Entonces, ¿por qué le hacemos tanto caso?

El psicólogo y Premio Nobel de Economía en el año 2002 Daniel Kahneman —desarrolló junto a Amos Tversky la teoría de las perspectivas— explora con profundidad en su libro Pensar rápido, pensar despacio como nuestras decisiones y nuestros pensamientos están fuertemente influidos por las emociones, y como eso, a su vez, nos lleva a cometer errores sistemáticos de los que apenas somos conscientes; entre algunas de esas influencias pueden estar las características del marco emocional en el que nos encontramos, el estado de ánimo, la sobrevaloración de ciertas experiencias personales, nuestras creencias, fallos con la información disponible, intuiciones deficientes, etc.

¿Dejamos, entonces, de pensar? No, por supuesto que no, pero puede servirnos de gran ayuda tratar de disminuir el alto nivel de veracidad que otorgamos al pensamiento, rebajar su exceso de literalidad; ahorrándonos así, multitud de incómodos problemas de difícil resolución, alguno de ellos, incluso, pueden ser del todo inexistentes.
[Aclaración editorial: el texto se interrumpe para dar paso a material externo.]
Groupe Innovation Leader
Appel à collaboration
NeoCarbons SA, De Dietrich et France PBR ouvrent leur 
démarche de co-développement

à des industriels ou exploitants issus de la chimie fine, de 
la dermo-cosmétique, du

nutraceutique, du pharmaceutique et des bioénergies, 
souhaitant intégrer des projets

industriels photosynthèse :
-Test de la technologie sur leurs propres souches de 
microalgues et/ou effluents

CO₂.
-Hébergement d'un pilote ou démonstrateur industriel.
En cierto modo, podemos aplicar un proceso similar al adoptado por la ciencia, manteniendo una actitud dinámica de flexible escepticismo y modificando nuestras ‘teorías’ cuando la realidad va cambiando.

En alusión a lo anterior, son interesantes las aportaciones que hace la Terapia de Aceptación y Compromiso (ACT), entres sus objetivos, ocupa un lugar prioritario el énfasis en la desliteralización del pensamiento mediante la defusión cognitiva, un proceso encaminado a reducir ese poder absoluto e inalterable que solemos otorgar a lo que pensamos, siendo esto, en muchas ocasiones, uno de los motivos centrales en el mantenimiento de algunos problemas psicológicos.